■ Try it ■
Wherever a line in the data holds the word "addin", pull that line out.

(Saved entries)
########
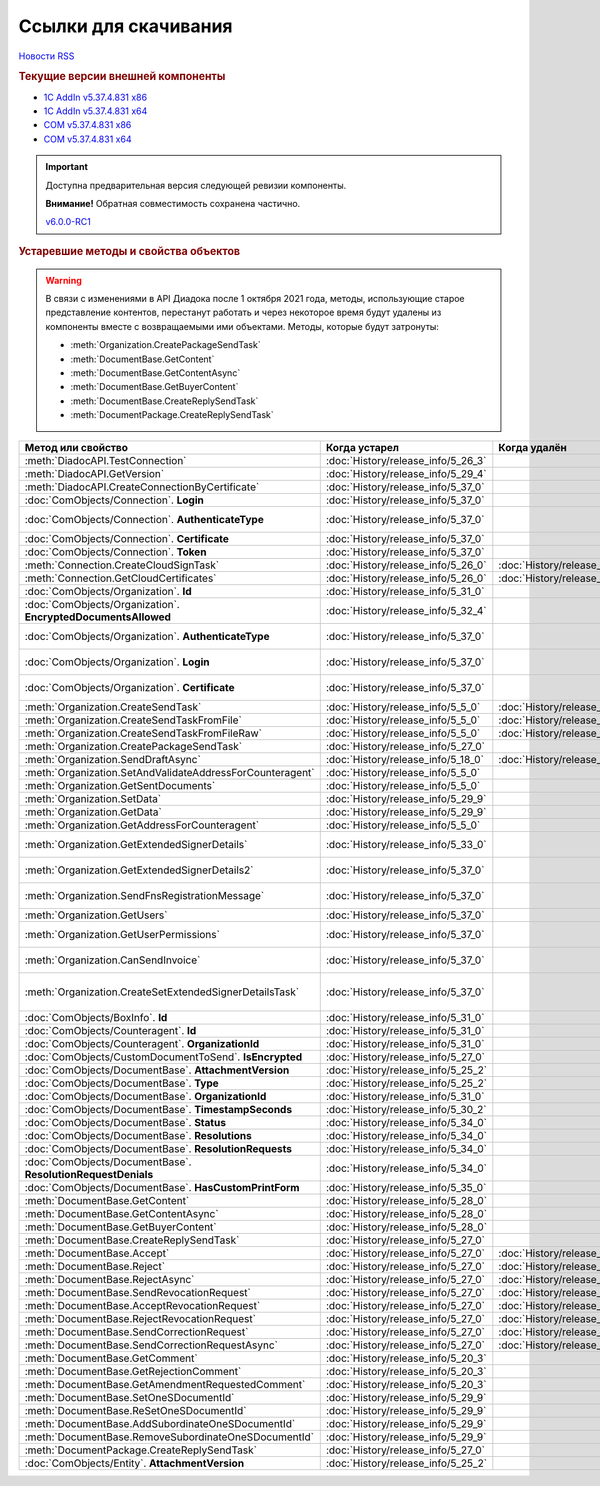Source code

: ﻿Ссылки для скачивания
=====================

`Новости RSS <http://diadocsdk-1c.readthedocs.io/ru/dev/index.rss>`_


.. rubric:: Текущие версии внешней компоненты

* `1С AddIn v5.37.4.831 x86 <https://diadoc-api.kontur.ru/1c-addin/for_integrators/Diadoc_latest.zip>`_
* `1С AddIn v5.37.4.831 x64 <https://diadoc-api.kontur.ru/1c-addin/for_integrators/Diadoc_latest_x64.zip>`_
* `COM v5.37.4.831 x86 <https://diadoc-api.kontur.ru/1c-addin/for_integrators/DiadocCom_latest.zip>`_
* `COM v5.37.4.831 x64 <https://diadoc-api.kontur.ru/1c-addin/for_integrators/DiadocCom_latest_x64.zip>`_


.. important::
    Доступна предварительная версия следующей ревизии компоненты.

    **Внимание!** Обратная совместимость сохранена частично.

    `v6.0.0-RC1 <https://diadoccom-1c.readthedocs.io/en/latest/>`_


.. rubric:: Устаревшие методы и свойства объектов


.. warning:: В связи с изменениями в API Диадока после 1 октября 2021 года, методы, использующие старое представление контентов, перестанут работать и через некоторое время будут удалены из компоненты вместе с возвращаемыми ими объектами.
  Методы, которые будут затронуты:

  * :meth:`Organization.CreatePackageSendTask`
  * :meth:`DocumentBase.GetContent`
  * :meth:`DocumentBase.GetContentAsync`
  * :meth:`DocumentBase.GetBuyerContent`
  * :meth:`DocumentBase.CreateReplySendTask`
  * :meth:`DocumentPackage.CreateReplySendTask`


+---------------------------------------------------------------+------------------------------------+------------------------------------+-----------------------------------------------------------------------------------------------------------------+
| **Метод или свойство**                                        | **Когда устарел**                  | **Когда удалён**                   | **Рекомендуемая альтернатива**                                                                                  |
+---------------------------------------------------------------+------------------------------------+------------------------------------+-----------------------------------------------------------------------------------------------------------------+
| :meth:`DiadocAPI.TestConnection`                              | :doc:`History/release_info/5_26_3` |                                    | :meth:`DiadocAPI.TestConnection2`                                                                               |
+---------------------------------------------------------------+------------------------------------+------------------------------------+-----------------------------------------------------------------------------------------------------------------+
| :meth:`DiadocAPI.GetVersion`                                  | :doc:`History/release_info/5_29_4` |                                    | :meth:`DiadocAPI.GetFullVersion`                                                                                |
+---------------------------------------------------------------+------------------------------------+------------------------------------+-----------------------------------------------------------------------------------------------------------------+
| :meth:`DiadocAPI.CreateConnectionByCertificate`               | :doc:`History/release_info/5_37_0` |                                    | :meth:`DiadocAPI.CreateConnectionByCertificate2`                                                                |
+---------------------------------------------------------------+------------------------------------+------------------------------------+-----------------------------------------------------------------------------------------------------------------+
| :doc:`ComObjects/Connection`. **Login**                       | :doc:`History/release_info/5_37_0` |                                    | :doc:`ComObjects/Connection`. **SessionInfo.Login**                                                             |
+---------------------------------------------------------------+------------------------------------+------------------------------------+-----------------------------------------------------------------------------------------------------------------+
| :doc:`ComObjects/Connection`. **AuthenticateType**            | :doc:`History/release_info/5_37_0` |                                    | :doc:`ComObjects/Connection`. **SessionInfo.AuthenticationType**                                                |
+---------------------------------------------------------------+------------------------------------+------------------------------------+-----------------------------------------------------------------------------------------------------------------+
| :doc:`ComObjects/Connection`. **Certificate**                 | :doc:`History/release_info/5_37_0` |                                    | :doc:`ComObjects/Connection`. **SessionInfo.Certificate**                                                       |
+---------------------------------------------------------------+------------------------------------+------------------------------------+-----------------------------------------------------------------------------------------------------------------+
| :doc:`ComObjects/Connection`. **Token**                       | :doc:`History/release_info/5_37_0` |                                    | :doc:`ComObjects/Connection`. **SessionInfo.Token**                                                             |
+---------------------------------------------------------------+------------------------------------+------------------------------------+-----------------------------------------------------------------------------------------------------------------+
| :meth:`Connection.CreateCloudSignTask`                        | :doc:`History/release_info/5_26_0` | :doc:`History/release_info/5_33_0` |                                                                                                                 |
+---------------------------------------------------------------+------------------------------------+------------------------------------+-----------------------------------------------------------------------------------------------------------------+
| :meth:`Connection.GetCloudCertificates`                       | :doc:`History/release_info/5_26_0` | :doc:`History/release_info/5_33_0` |                                                                                                                 |
+---------------------------------------------------------------+------------------------------------+------------------------------------+-----------------------------------------------------------------------------------------------------------------+
| :doc:`ComObjects/Organization`. **Id**                        | :doc:`History/release_info/5_31_0` |                                    | :doc:`ComObjects/Organization`. **Guid**                                                                        |
+---------------------------------------------------------------+------------------------------------+------------------------------------+-----------------------------------------------------------------------------------------------------------------+
| :doc:`ComObjects/Organization`. **EncryptedDocumentsAllowed** | :doc:`History/release_info/5_32_4` |                                    | :meth:`Organization.GetFeatures`                                                                                |
+---------------------------------------------------------------+------------------------------------+------------------------------------+-----------------------------------------------------------------------------------------------------------------+
| :doc:`ComObjects/Organization`. **AuthenticateType**          | :doc:`History/release_info/5_37_0` |                                    | :doc:`ComObjects/Organization`. **MyEmployee.SessionInfo.AuthenticationType**                                   |
+---------------------------------------------------------------+------------------------------------+------------------------------------+-----------------------------------------------------------------------------------------------------------------+
| :doc:`ComObjects/Organization`. **Login**                     | :doc:`History/release_info/5_37_0` |                                    | :doc:`ComObjects/Organization`. **MyEmployee.SessionInfo.Login**                                                |
+---------------------------------------------------------------+------------------------------------+------------------------------------+-----------------------------------------------------------------------------------------------------------------+
| :doc:`ComObjects/Organization`. **Certificate**               | :doc:`History/release_info/5_37_0` |                                    | :doc:`ComObjects/Organization`. **MyEmployee.SessionInfo.Certificate**                                          |
+---------------------------------------------------------------+------------------------------------+------------------------------------+-----------------------------------------------------------------------------------------------------------------+
| :meth:`Organization.CreateSendTask`                           | :doc:`History/release_info/5_5_0`  | :doc:`History/release_info/5_33_4` | :meth:`Organization.CreatePackageSendTask2`                                                                     |
+---------------------------------------------------------------+------------------------------------+------------------------------------+-----------------------------------------------------------------------------------------------------------------+
| :meth:`Organization.CreateSendTaskFromFile`                   | :doc:`History/release_info/5_5_0`  | :doc:`History/release_info/5_33_4` | :meth:`Organization.CreatePackageSendTask2`                                                                     |
+---------------------------------------------------------------+------------------------------------+------------------------------------+-----------------------------------------------------------------------------------------------------------------+
| :meth:`Organization.CreateSendTaskFromFileRaw`                | :doc:`History/release_info/5_5_0`  | :doc:`History/release_info/5_33_4` | :meth:`Organization.CreatePackageSendTask2`                                                                     |
+---------------------------------------------------------------+------------------------------------+------------------------------------+-----------------------------------------------------------------------------------------------------------------+
| :meth:`Organization.CreatePackageSendTask`                    | :doc:`History/release_info/5_27_0` |                                    | :meth:`Organization.CreatePackageSendTask2`                                                                     |
+---------------------------------------------------------------+------------------------------------+------------------------------------+-----------------------------------------------------------------------------------------------------------------+
| :meth:`Organization.SendDraftAsync`                           | :doc:`History/release_info/5_18_0` | :doc:`History/release_info/5_36_8` | :meth:`Organization.CreateSendDraftTask`                                                                        |
+---------------------------------------------------------------+------------------------------------+------------------------------------+-----------------------------------------------------------------------------------------------------------------+
| :meth:`Organization.SetAndValidateAddressForCounteragent`     | :doc:`History/release_info/5_5_0`  |                                    | :meth:`Organization.CreateDataTask`                                                                             |
+---------------------------------------------------------------+------------------------------------+------------------------------------+-----------------------------------------------------------------------------------------------------------------+
| :meth:`Organization.GetSentDocuments`                         | :doc:`History/release_info/5_5_0`  |                                    | :meth:`Organization.CreateDataTask`                                                                             |
+---------------------------------------------------------------+------------------------------------+------------------------------------+-----------------------------------------------------------------------------------------------------------------+
| :meth:`Organization.SetData`                                  | :doc:`History/release_info/5_29_9` |                                    | :meth:`Organization.CreateDataTask`                                                                             |
+---------------------------------------------------------------+------------------------------------+------------------------------------+-----------------------------------------------------------------------------------------------------------------+
| :meth:`Organization.GetData`                                  | :doc:`History/release_info/5_29_9` |                                    | :meth:`Organization.CreateDataTask`                                                                             |
+---------------------------------------------------------------+------------------------------------+------------------------------------+-----------------------------------------------------------------------------------------------------------------+
| :meth:`Organization.GetAddressForCounteragent`                | :doc:`History/release_info/5_5_0`  |                                    | :meth:`Organization.CreateDataTask`                                                                             |
+---------------------------------------------------------------+------------------------------------+------------------------------------+-----------------------------------------------------------------------------------------------------------------+
| :meth:`Organization.GetExtendedSignerDetails`                 | :doc:`History/release_info/5_33_0` |                                    | :meth:`MyEmployee.GetExtendedSignerDetails` или :meth:`AdminTools.GetExtendedSignerDetails`                     |
+---------------------------------------------------------------+------------------------------------+------------------------------------+-----------------------------------------------------------------------------------------------------------------+
| :meth:`Organization.GetExtendedSignerDetails2`                | :doc:`History/release_info/5_37_0` |                                    | :meth:`MyEmployee.GetExtendedSignerDetails` или :meth:`AdminTools.GetExtendedSignerDetails`                     |
+---------------------------------------------------------------+------------------------------------+------------------------------------+-----------------------------------------------------------------------------------------------------------------+
| :meth:`Organization.SendFnsRegistrationMessage`               | :doc:`History/release_info/5_37_0` |                                    | :meth:`MyEmployee.UpdateCertificateFNSRegistration` или :meth:`AdminTools.RegisterCertificateInFNS`             |
+---------------------------------------------------------------+------------------------------------+------------------------------------+-----------------------------------------------------------------------------------------------------------------+
| :meth:`Organization.GetUsers`                                 | :doc:`History/release_info/5_37_0` |                                    | :meth:`Organization.GetEmployees`                                                                               |
+---------------------------------------------------------------+------------------------------------+------------------------------------+-----------------------------------------------------------------------------------------------------------------+
| :meth:`Organization.GetUserPermissions`                       | :doc:`History/release_info/5_37_0` |                                    | :doc:`ComObjects/Organization`. **MyEmployee.EmployeeInfo.Permissions**                                         |
+---------------------------------------------------------------+------------------------------------+------------------------------------+-----------------------------------------------------------------------------------------------------------------+
| :meth:`Organization.CanSendInvoice`                           | :doc:`History/release_info/5_37_0` |                                    | :meth:`MyEmployee.CanSendInvoice` или :meth:`AdminTools.CanSendInvoice`                                         |
+---------------------------------------------------------------+------------------------------------+------------------------------------+-----------------------------------------------------------------------------------------------------------------+
| :meth:`Organization.CreateSetExtendedSignerDetailsTask`       | :doc:`History/release_info/5_37_0` |                                    | :meth:`MyEmployee.CreateSetExtendedSignerDetailsTask` или :meth:`AdminTools.CreateSetExtendedSignerDetailsTask` |
+---------------------------------------------------------------+------------------------------------+------------------------------------+-----------------------------------------------------------------------------------------------------------------+
| :doc:`ComObjects/BoxInfo`. **Id**                             | :doc:`History/release_info/5_31_0` |                                    | :doc:`ComObjects/BoxInfo`. **Guid**                                                                             |
+---------------------------------------------------------------+------------------------------------+------------------------------------+-----------------------------------------------------------------------------------------------------------------+
| :doc:`ComObjects/Counteragent`. **Id**                        | :doc:`History/release_info/5_31_0` |                                    | :doc:`ComObjects/Counteragent`. **Guid**                                                                        |
+---------------------------------------------------------------+------------------------------------+------------------------------------+-----------------------------------------------------------------------------------------------------------------+
| :doc:`ComObjects/Counteragent`. **OrganizationId**            | :doc:`History/release_info/5_31_0` |                                    | :doc:`ComObjects/Counteragent`. **OrganizationGuid**                                                            |
+---------------------------------------------------------------+------------------------------------+------------------------------------+-----------------------------------------------------------------------------------------------------------------+
| :doc:`ComObjects/CustomDocumentToSend`. **IsEncrypted**       | :doc:`History/release_info/5_27_0` |                                    |                                                                                                                 |
+---------------------------------------------------------------+------------------------------------+------------------------------------+-----------------------------------------------------------------------------------------------------------------+
| :doc:`ComObjects/DocumentBase`. **AttachmentVersion**         | :doc:`History/release_info/5_25_2` |                                    | :doc:`ComObjects/DocumentBase`. **Version**                                                                     |
+---------------------------------------------------------------+------------------------------------+------------------------------------+-----------------------------------------------------------------------------------------------------------------+
| :doc:`ComObjects/DocumentBase`. **Type**                      | :doc:`History/release_info/5_25_2` |                                    | :doc:`ComObjects/DocumentBase`. **TypeNamedId**                                                                 |
+---------------------------------------------------------------+------------------------------------+------------------------------------+-----------------------------------------------------------------------------------------------------------------+
| :doc:`ComObjects/DocumentBase`. **OrganizationId**            | :doc:`History/release_info/5_31_0` |                                    | :doc:`ComObjects/DocumentBase`. **OrganizationGuid**                                                            |
+---------------------------------------------------------------+------------------------------------+------------------------------------+-----------------------------------------------------------------------------------------------------------------+
| :doc:`ComObjects/DocumentBase`. **TimestampSeconds**          | :doc:`History/release_info/5_30_2` |                                    | :doc:`ComObjects/DocumentBase`. **Timestamp**                                                                   |
+---------------------------------------------------------------+------------------------------------+------------------------------------+-----------------------------------------------------------------------------------------------------------------+
| :doc:`ComObjects/DocumentBase`. **Status**                    | :doc:`History/release_info/5_34_0` |                                    | Поля статусов из :doc:`ComObjects/DocumentBase`                                                                 |
+---------------------------------------------------------------+------------------------------------+------------------------------------+-----------------------------------------------------------------------------------------------------------------+
| :doc:`ComObjects/DocumentBase`. **Resolutions**               | :doc:`History/release_info/5_34_0` |                                    | :meth:`DocumentBase.GetResolutions`                                                                             |
+---------------------------------------------------------------+------------------------------------+------------------------------------+-----------------------------------------------------------------------------------------------------------------+
| :doc:`ComObjects/DocumentBase`. **ResolutionRequests**        | :doc:`History/release_info/5_34_0` |                                    | :meth:`DocumentBase.GetResolutionRequests`                                                                      |
+---------------------------------------------------------------+------------------------------------+------------------------------------+-----------------------------------------------------------------------------------------------------------------+
| :doc:`ComObjects/DocumentBase`. **ResolutionRequestDenials**  | :doc:`History/release_info/5_34_0` |                                    | :meth:`DocumentBase.GetResolutionRequestDenials`                                                                |
+---------------------------------------------------------------+------------------------------------+------------------------------------+-----------------------------------------------------------------------------------------------------------------+
| :doc:`ComObjects/DocumentBase`. **HasCustomPrintForm**        | :doc:`History/release_info/5_35_0` |                                    | :meth:`DocumentBase.DetectCustomPrintForm`                                                                      |
+---------------------------------------------------------------+------------------------------------+------------------------------------+-----------------------------------------------------------------------------------------------------------------+
| :meth:`DocumentBase.GetContent`                               | :doc:`History/release_info/5_28_0` |                                    | :meth:`DocumentBase.GetDynamicContent`                                                                          |
+---------------------------------------------------------------+------------------------------------+------------------------------------+-----------------------------------------------------------------------------------------------------------------+
| :meth:`DocumentBase.GetContentAsync`                          | :doc:`History/release_info/5_28_0` |                                    |                                                                                                                 |
+---------------------------------------------------------------+------------------------------------+------------------------------------+-----------------------------------------------------------------------------------------------------------------+
| :meth:`DocumentBase.GetBuyerContent`                          | :doc:`History/release_info/5_28_0` |                                    | :meth:`DocumentBase.GetDynamicContent`                                                                          |
+---------------------------------------------------------------+------------------------------------+------------------------------------+-----------------------------------------------------------------------------------------------------------------+
| :meth:`DocumentBase.CreateReplySendTask`                      | :doc:`History/release_info/5_27_0` |                                    | :meth:`DocumentBase.CreateReplySendTask2`                                                                       |
+---------------------------------------------------------------+------------------------------------+------------------------------------+-----------------------------------------------------------------------------------------------------------------+
| :meth:`DocumentBase.Accept`                                   | :doc:`History/release_info/5_27_0` | :doc:`History/release_info/5_37_0` | :meth:`DocumentBase.CreateReplySendTask2`                                                                       |
+---------------------------------------------------------------+------------------------------------+------------------------------------+-----------------------------------------------------------------------------------------------------------------+
| :meth:`DocumentBase.Reject`                                   | :doc:`History/release_info/5_27_0` | :doc:`History/release_info/5_37_0` | :meth:`DocumentBase.CreateReplySendTask2`                                                                       |
+---------------------------------------------------------------+------------------------------------+------------------------------------+-----------------------------------------------------------------------------------------------------------------+
| :meth:`DocumentBase.RejectAsync`                              | :doc:`History/release_info/5_27_0` | :doc:`History/release_info/5_37_0` | :meth:`DocumentBase.CreateReplySendTask2`                                                                       |
+---------------------------------------------------------------+------------------------------------+------------------------------------+-----------------------------------------------------------------------------------------------------------------+
| :meth:`DocumentBase.SendRevocationRequest`                    | :doc:`History/release_info/5_27_0` | :doc:`History/release_info/5_37_0` | :meth:`DocumentBase.CreateReplySendTask2`                                                                       |
+---------------------------------------------------------------+------------------------------------+------------------------------------+-----------------------------------------------------------------------------------------------------------------+
| :meth:`DocumentBase.AcceptRevocationRequest`                  | :doc:`History/release_info/5_27_0` | :doc:`History/release_info/5_37_0` | :meth:`DocumentBase.CreateReplySendTask2`                                                                       |
+---------------------------------------------------------------+------------------------------------+------------------------------------+-----------------------------------------------------------------------------------------------------------------+
| :meth:`DocumentBase.RejectRevocationRequest`                  | :doc:`History/release_info/5_27_0` | :doc:`History/release_info/5_37_0` | :meth:`DocumentBase.CreateReplySendTask2`                                                                       |
+---------------------------------------------------------------+------------------------------------+------------------------------------+-----------------------------------------------------------------------------------------------------------------+
| :meth:`DocumentBase.SendCorrectionRequest`                    | :doc:`History/release_info/5_27_0` | :doc:`History/release_info/5_37_0` | :meth:`DocumentBase.CreateReplySendTask2`                                                                       |
+---------------------------------------------------------------+------------------------------------+------------------------------------+-----------------------------------------------------------------------------------------------------------------+
| :meth:`DocumentBase.SendCorrectionRequestAsync`               | :doc:`History/release_info/5_27_0` | :doc:`History/release_info/5_37_0` | :meth:`DocumentBase.CreateReplySendTask2`                                                                       |
+---------------------------------------------------------------+------------------------------------+------------------------------------+-----------------------------------------------------------------------------------------------------------------+
| :meth:`DocumentBase.GetComment`                               | :doc:`History/release_info/5_20_3` |                                    | :meth:`DocumentBase.GetAnyComment`                                                                              |
+---------------------------------------------------------------+------------------------------------+------------------------------------+-----------------------------------------------------------------------------------------------------------------+
| :meth:`DocumentBase.GetRejectionComment`                      | :doc:`History/release_info/5_20_3` |                                    | :meth:`DocumentBase.GetAnyComment`                                                                              |
+---------------------------------------------------------------+------------------------------------+------------------------------------+-----------------------------------------------------------------------------------------------------------------+
| :meth:`DocumentBase.GetAmendmentRequestedComment`             | :doc:`History/release_info/5_20_3` |                                    | :meth:`DocumentBase.GetAnyComment`                                                                              |
+---------------------------------------------------------------+------------------------------------+------------------------------------+-----------------------------------------------------------------------------------------------------------------+
| :meth:`DocumentBase.SetOneSDocumentId`                        | :doc:`History/release_info/5_29_9` |                                    | :meth:`Organization.CreateDataTask`                                                                             |
+---------------------------------------------------------------+------------------------------------+------------------------------------+-----------------------------------------------------------------------------------------------------------------+
| :meth:`DocumentBase.ReSetOneSDocumentId`                      | :doc:`History/release_info/5_29_9` |                                    | :meth:`Organization.CreateDataTask`                                                                             |
+---------------------------------------------------------------+------------------------------------+------------------------------------+-----------------------------------------------------------------------------------------------------------------+
| :meth:`DocumentBase.AddSubordinateOneSDocumentId`             | :doc:`History/release_info/5_29_9` |                                    | :meth:`Organization.CreateDataTask`                                                                             |
+---------------------------------------------------------------+------------------------------------+------------------------------------+-----------------------------------------------------------------------------------------------------------------+
| :meth:`DocumentBase.RemoveSubordinateOneSDocumentId`          | :doc:`History/release_info/5_29_9` |                                    | :meth:`Organization.CreateDataTask`                                                                             |
+---------------------------------------------------------------+------------------------------------+------------------------------------+-----------------------------------------------------------------------------------------------------------------+
| :meth:`DocumentPackage.CreateReplySendTask`                   | :doc:`History/release_info/5_27_0` |                                    | :meth:`DocumentPackage.CreateReplySendTask2`                                                                    |
+---------------------------------------------------------------+------------------------------------+------------------------------------+-----------------------------------------------------------------------------------------------------------------+
| :doc:`ComObjects/Entity`. **AttachmentVersion**               | :doc:`History/release_info/5_25_2` |                                    |                                                                                                                 |
+---------------------------------------------------------------+------------------------------------+------------------------------------+-----------------------------------------------------------------------------------------------------------------+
########
■ Solution to this problem ■
* `1С AddIn v5.37.4.831 x86 <https://diadoc-api.kontur.ru/1c-addin/for_integrators/Diadoc_latest.zip>`_
* `1С AddIn v5.37.4.831 x64 <https://diadoc-api.kontur.ru/1c-addin/for_integrators/Diadoc_latest_x64.zip>`_
* `COM v5.37.4.831 x86 <https://diadoc-api.kontur.ru/1c-addin/for_integrators/DiadocCom_latest.zip>`_
* `COM v5.37.4.831 x64 <https://diadoc-api.kontur.ru/1c-addin/for_integrators/DiadocCom_latest_x64.zip>`_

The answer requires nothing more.